The MA’s “Wetlands and Water” Synthesis is a detailed Report, ‘prepared to provide Contracting Parties to the Convention of Wetlands (RAMSAR, Iran, 1971), and all those responsible for and involved in implementation of the Convention and concerned with the future sustainability of wetlands and water, with a synthesis of the findings of the Millenium Ecosystem Assessment’
(Millenium Ecosystem Assessment 2005, Ecosystems and Human Well-Being: Wetlands and Water Synthesis, World Resources Institute, Introduction).

It reads:
‘It is well established that coastal ecosystems such as mangroves, coral reefs, tidal flats, and estuaries are experiencing degradation and loss’ (W&W, p.25, original emphasis).

‘Coastal wetlands… contain some of the most productive [wildlife] communities in the world’ (26), and there is ‘increasing evidence of a rapid and continuing wide-spread decline in many populations of wetland-dependent species… including molluscs, amphibians, fish, waterbirds, and some water-dependent mammals… [the] overall… trend in vertebrate species populations… shows a continuous and rapid decline in freshwater vertebrate populations… [while] invertebrates… species are significantly threatened with extinction’ (26-7).

Whilst the list of threatened and declining wetland wildlife species is long and depressing, the Report also goes to great lengths to examine the vital importance to human communities of wetland ecosystems – this is, in fact, the central role of the Report.

Our Wetlands provide, manage, and regulate fresh water, food, flood defences, nutrient cycling, groundwater regulation, pollution control, climate regulation (a complex system including regulation of greenhouse gases, temperature, and precipitation) (see p.31 of W&W for more details of what each criteria involves), and of course, ‘wetlands have significant aesthetic, educational, cultural, and spiritual values and provide invaluable opportunities for recreation and tourism’ (30).

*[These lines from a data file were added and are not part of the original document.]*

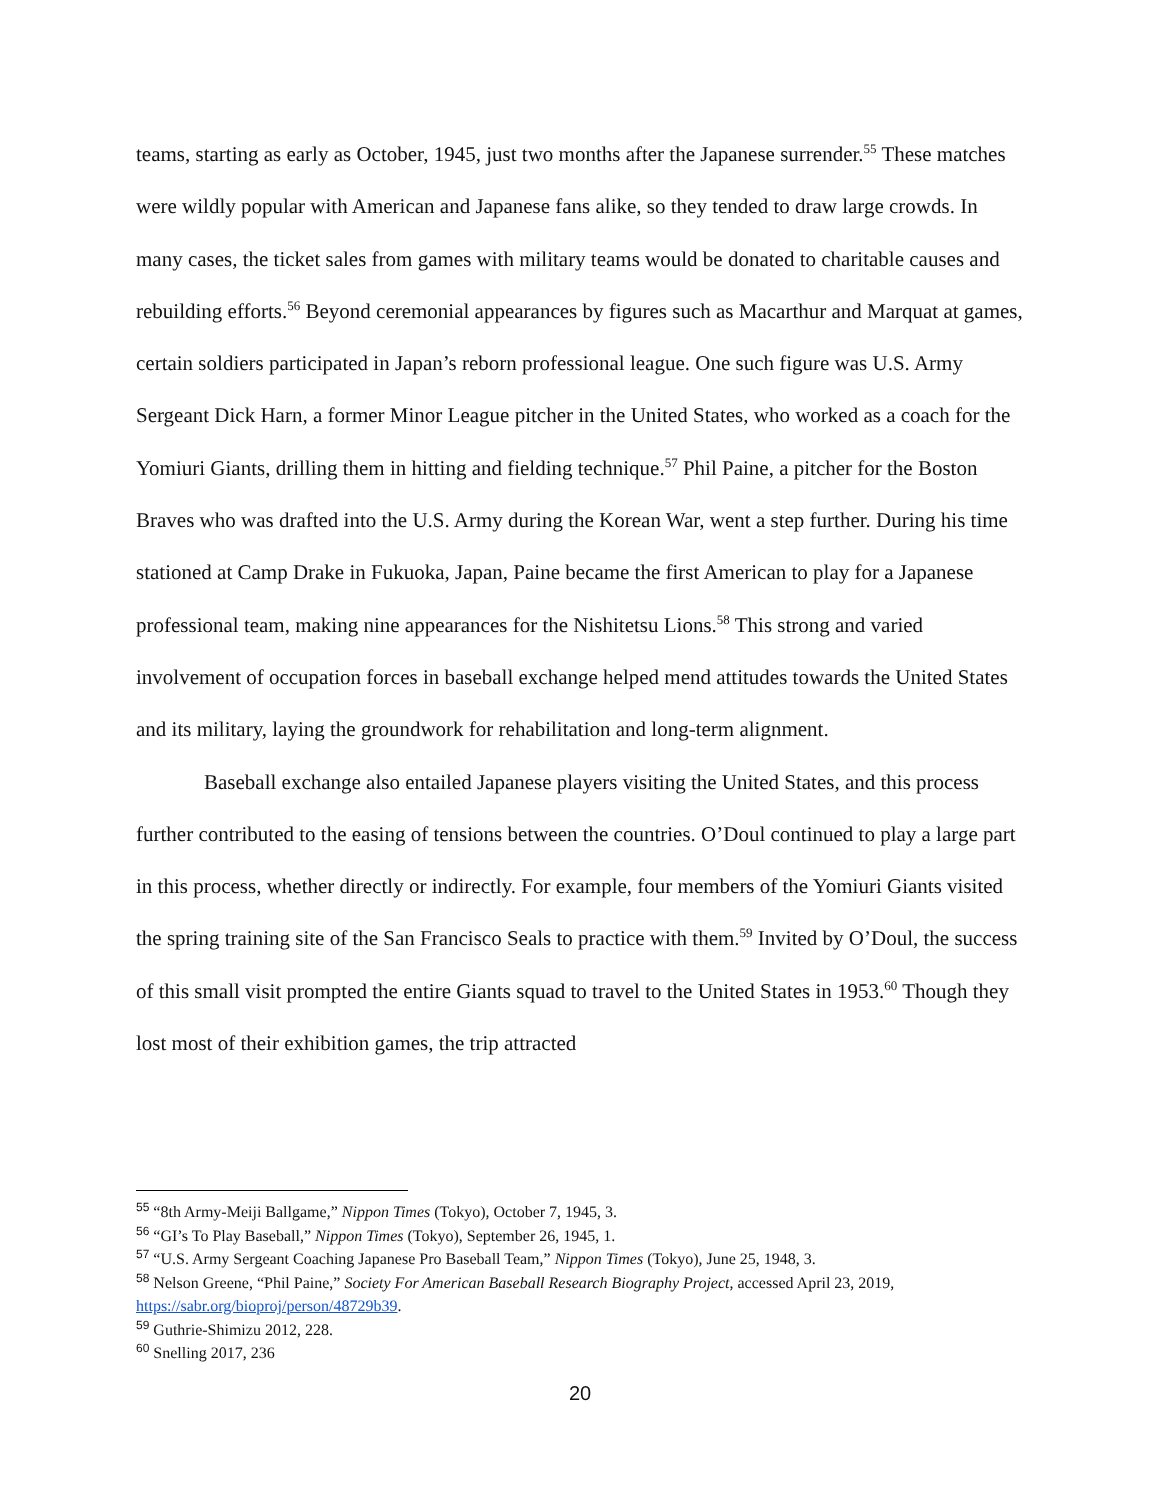teams, starting as early as October, 1945, just two months after the Japanese surrender.<sup>55</sup> These matches were wildly popular with American and Japanese fans alike, so they tended to draw large crowds. In many cases, the ticket sales from games with military teams would be donated to charitable causes and rebuilding efforts.<sup>56</sup> Beyond ceremonial appearances by figures such as Macarthur and Marquat at games, certain soldiers participated in Japan’s reborn professional league. One such figure was U.S. Army Sergeant Dick Harn, a former Minor League pitcher in the United States, who worked as a coach for the Yomiuri Giants, drilling them in hitting and fielding technique.<sup>57</sup> Phil Paine, a pitcher for the Boston Braves who was drafted into the U.S. Army during the Korean War, went a step further. During his time stationed at Camp Drake in Fukuoka, Japan, Paine became the first American to play for a Japanese professional team, making nine appearances for the Nishitetsu Lions.<sup>58</sup> This strong and varied involvement of occupation forces in baseball exchange helped mend attitudes towards the United States and its military, laying the groundwork for rehabilitation and long-term alignment.
Baseball exchange also entailed Japanese players visiting the United States, and this process further contributed to the easing of tensions between the countries. O’Doul continued to play a large part in this process, whether directly or indirectly. For example, four members of the Yomiuri Giants visited the spring training site of the San Francisco Seals to practice with them.<sup>59</sup> Invited by O’Doul, the success of this small visit prompted the entire Giants squad to travel to the United States in 1953.<sup>60</sup> Though they lost most of their exhibition games, the trip attracted
<sup>55</sup> “8th Army-Meiji Ballgame,” Nippon Times (Tokyo), October 7, 1945, 3.
<sup>56</sup> “GI’s To Play Baseball,” Nippon Times (Tokyo), September 26, 1945, 1.
<sup>57</sup> “U.S. Army Sergeant Coaching Japanese Pro Baseball Team,” Nippon Times (Tokyo), June 25, 1948, 3.
<sup>58</sup> Nelson Greene, “Phil Paine,” Society For American Baseball Research Biography Project, accessed April 23, 2019, https://sabr.org/bioproj/person/48729b39.
<sup>59</sup> Guthrie-Shimizu 2012, 228.
<sup>60</sup> Snelling 2017, 236
20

Read more about Wetlands and Water, and the Millenium Ecosystem Assessment.

The Ribble Coast & Wetlands Regional Park provides us with an alternative vision for the present and future of the Ribble corridor, and one which is sustainable in environmental and economic terms – and doesn’t involve changing the appearance or the dynamic ecosystem of the Ribble and its Green Belt and Floodplain, but instead, relies on its ecological importance to provide excellent amenities for local people and tourists alike… it is estimated that new visitors to the Ribble Wetlands will generate £115 million EVERY YEAR – and of course, will cost a lot less than a barrage to maintain!